▸ **STUDY MATERIAL**:
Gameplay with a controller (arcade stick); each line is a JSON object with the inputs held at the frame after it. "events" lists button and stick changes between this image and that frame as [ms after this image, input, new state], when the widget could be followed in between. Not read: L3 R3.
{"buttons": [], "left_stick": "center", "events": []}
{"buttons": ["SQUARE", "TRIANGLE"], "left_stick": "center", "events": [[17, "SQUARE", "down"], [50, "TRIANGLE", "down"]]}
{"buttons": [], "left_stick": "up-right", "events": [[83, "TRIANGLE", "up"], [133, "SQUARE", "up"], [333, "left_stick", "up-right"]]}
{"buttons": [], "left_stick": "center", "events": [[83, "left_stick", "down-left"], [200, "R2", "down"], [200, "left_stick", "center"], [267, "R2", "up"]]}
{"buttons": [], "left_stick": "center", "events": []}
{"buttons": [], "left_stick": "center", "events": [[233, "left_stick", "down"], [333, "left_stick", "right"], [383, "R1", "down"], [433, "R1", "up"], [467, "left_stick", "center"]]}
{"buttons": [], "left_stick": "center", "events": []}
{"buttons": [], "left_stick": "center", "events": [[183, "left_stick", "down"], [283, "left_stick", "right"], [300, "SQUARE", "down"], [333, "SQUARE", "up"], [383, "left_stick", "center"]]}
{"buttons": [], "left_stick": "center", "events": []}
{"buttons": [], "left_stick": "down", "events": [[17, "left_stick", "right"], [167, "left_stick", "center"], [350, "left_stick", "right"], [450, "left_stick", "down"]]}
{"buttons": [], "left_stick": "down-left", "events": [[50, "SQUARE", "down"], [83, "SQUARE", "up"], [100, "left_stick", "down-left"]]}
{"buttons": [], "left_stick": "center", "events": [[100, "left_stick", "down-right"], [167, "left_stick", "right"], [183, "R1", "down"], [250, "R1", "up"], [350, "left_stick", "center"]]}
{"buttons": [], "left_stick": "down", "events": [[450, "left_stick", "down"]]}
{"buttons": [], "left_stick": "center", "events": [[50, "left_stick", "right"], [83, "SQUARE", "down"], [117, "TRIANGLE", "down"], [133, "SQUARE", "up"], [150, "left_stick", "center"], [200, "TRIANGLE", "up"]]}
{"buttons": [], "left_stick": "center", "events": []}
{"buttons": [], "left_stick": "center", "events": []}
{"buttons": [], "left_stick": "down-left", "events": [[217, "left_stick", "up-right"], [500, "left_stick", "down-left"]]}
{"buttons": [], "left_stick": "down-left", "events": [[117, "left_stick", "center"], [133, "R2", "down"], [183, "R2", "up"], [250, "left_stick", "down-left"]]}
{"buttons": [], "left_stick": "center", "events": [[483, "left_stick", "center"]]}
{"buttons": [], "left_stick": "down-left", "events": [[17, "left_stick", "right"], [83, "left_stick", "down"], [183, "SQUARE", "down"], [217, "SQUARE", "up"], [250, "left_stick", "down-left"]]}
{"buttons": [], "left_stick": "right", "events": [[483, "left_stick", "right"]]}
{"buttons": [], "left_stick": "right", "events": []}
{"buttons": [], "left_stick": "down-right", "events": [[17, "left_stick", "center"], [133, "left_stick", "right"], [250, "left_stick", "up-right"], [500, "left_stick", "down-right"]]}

▸ **WHAT IS NEEDED**:
Which lines of the listing include the string "TRIANGLE"? Pull them out.

▸ **EXERCISE SOLUTION**:
{"buttons": ["SQUARE", "TRIANGLE"], "left_stick": "center", "events": [[17, "SQUARE", "down"], [50, "TRIANGLE", "down"]]}
{"buttons": [], "left_stick": "up-right", "events": [[83, "TRIANGLE", "up"], [133, "SQUARE", "up"], [333, "left_stick", "up-right"]]}
{"buttons": [], "left_stick": "center", "events": [[50, "left_stick", "right"], [83, "SQUARE", "down"], [117, "TRIANGLE", "down"], [133, "SQUARE", "up"], [150, "left_stick", "center"], [200, "TRIANGLE", "up"]]}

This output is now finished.